───── Provided data ─────

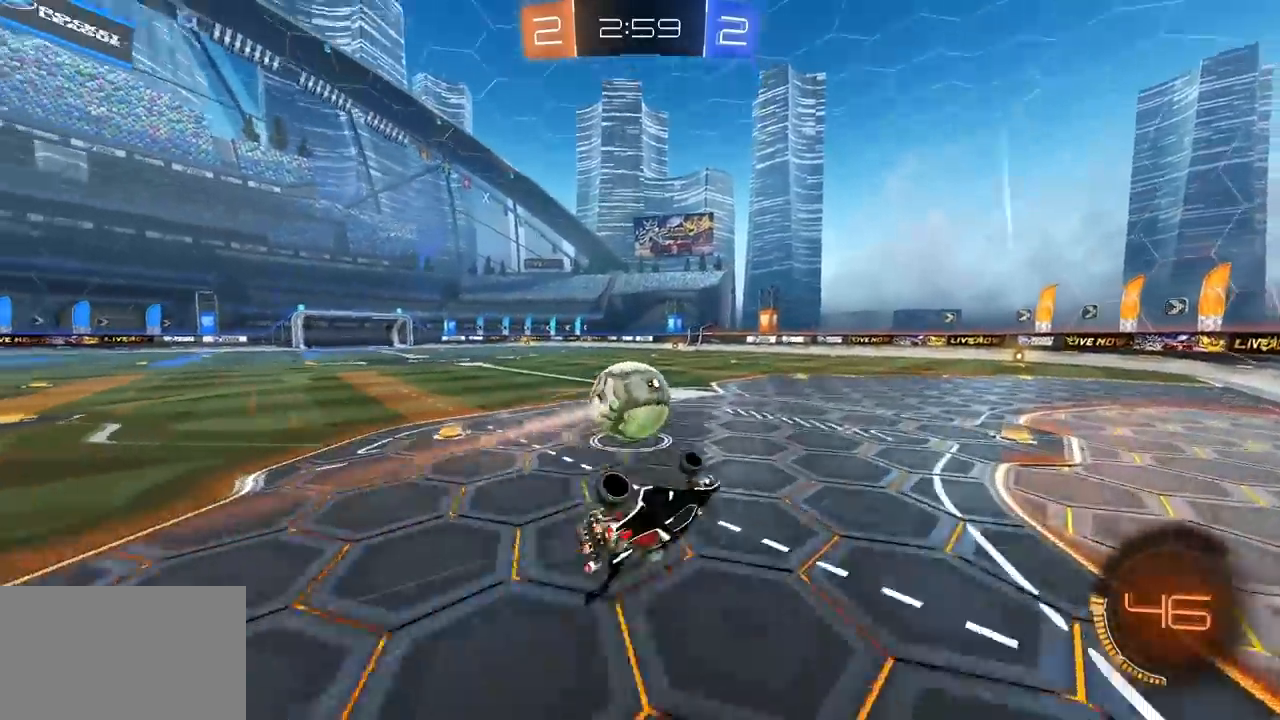
{"keys": ["w"], "mouse": [], "mouse_move": "still", "events": [[233, "a", "up"], [367, "w", "down"]]}
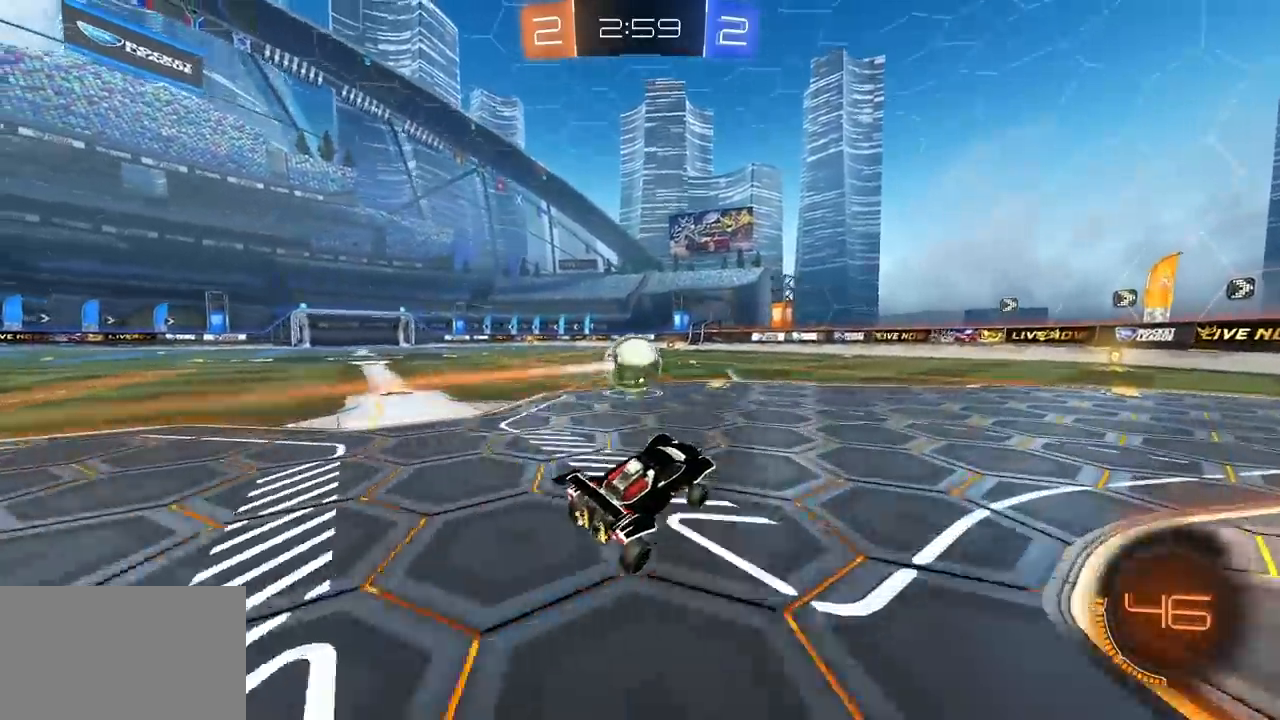
{"keys": ["w"], "mouse": ["left"], "mouse_move": "still", "events": [[17, "d", "down"], [100, "mouse_left", "down"], [150, "d", "up"], [200, "space", "down"], [283, "space", "up"]]}
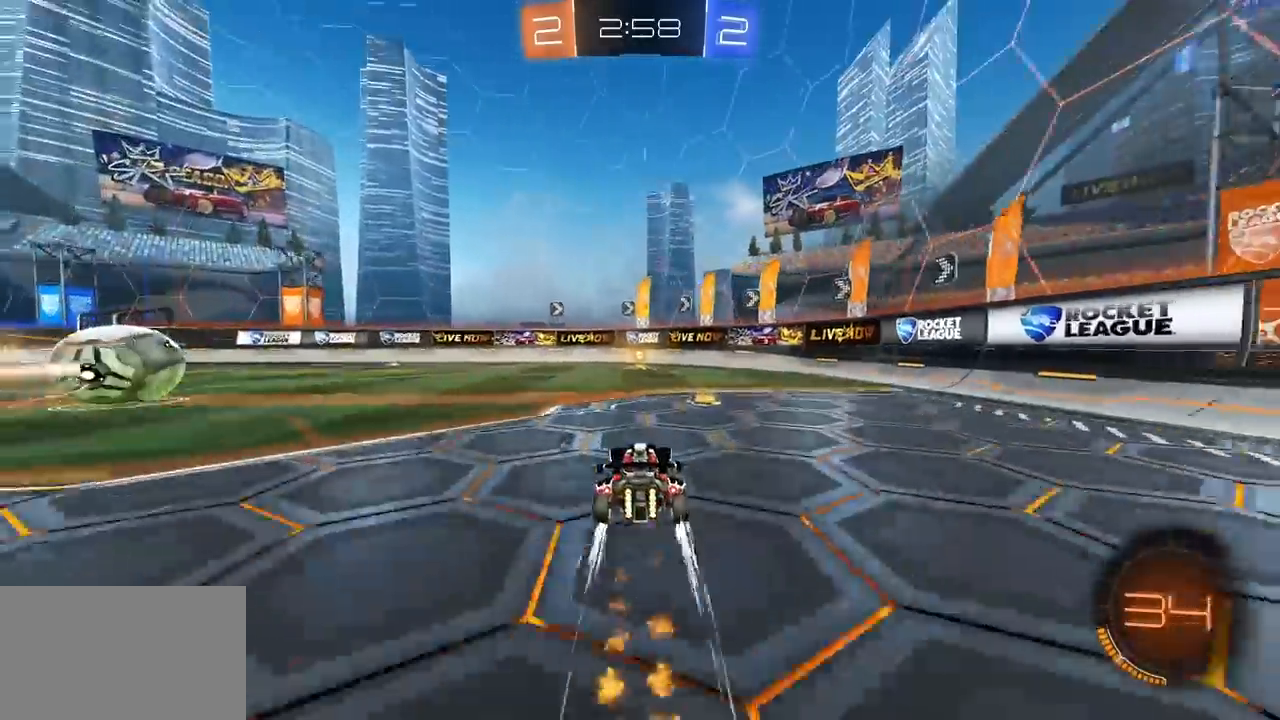
{"keys": ["a", "w"], "mouse": ["left"], "mouse_move": "still", "events": [[33, "mouse_left", "up"], [167, "space", "down"], [300, "space", "up"], [450, "mouse_left", "down"], [500, "a", "down"]]}
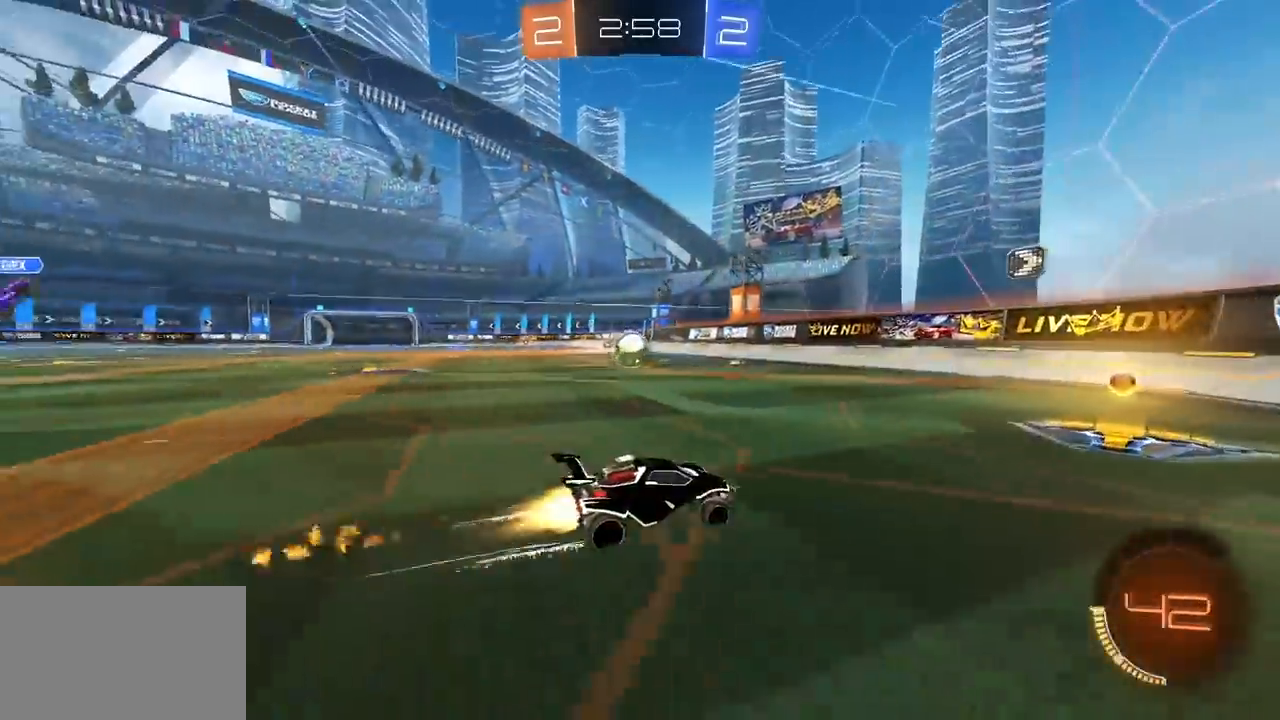
{"keys": ["d"], "mouse": [], "mouse_move": "still", "events": [[317, "a", "up"], [317, "mouse_left", "up"], [417, "d", "down"], [467, "w", "up"]]}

─────

Required action
Copy out all of the material exactly as written, without its pictures.

Result below
{"keys": ["w"], "mouse": [], "mouse_move": "still", "events": [[233, "a", "up"], [367, "w", "down"]]}
{"keys": ["w"], "mouse": ["left"], "mouse_move": "still", "events": [[17, "d", "down"], [100, "mouse_left", "down"], [150, "d", "up"], [200, "space", "down"], [283, "space", "up"]]}
{"keys": ["a", "w"], "mouse": ["left"], "mouse_move": "still", "events": [[33, "mouse_left", "up"], [167, "space", "down"], [300, "space", "up"], [450, "mouse_left", "down"], [500, "a", "down"]]}
{"keys": ["d"], "mouse": [], "mouse_move": "still", "events": [[317, "a", "up"], [317, "mouse_left", "up"], [417, "d", "down"], [467, "w", "up"]]}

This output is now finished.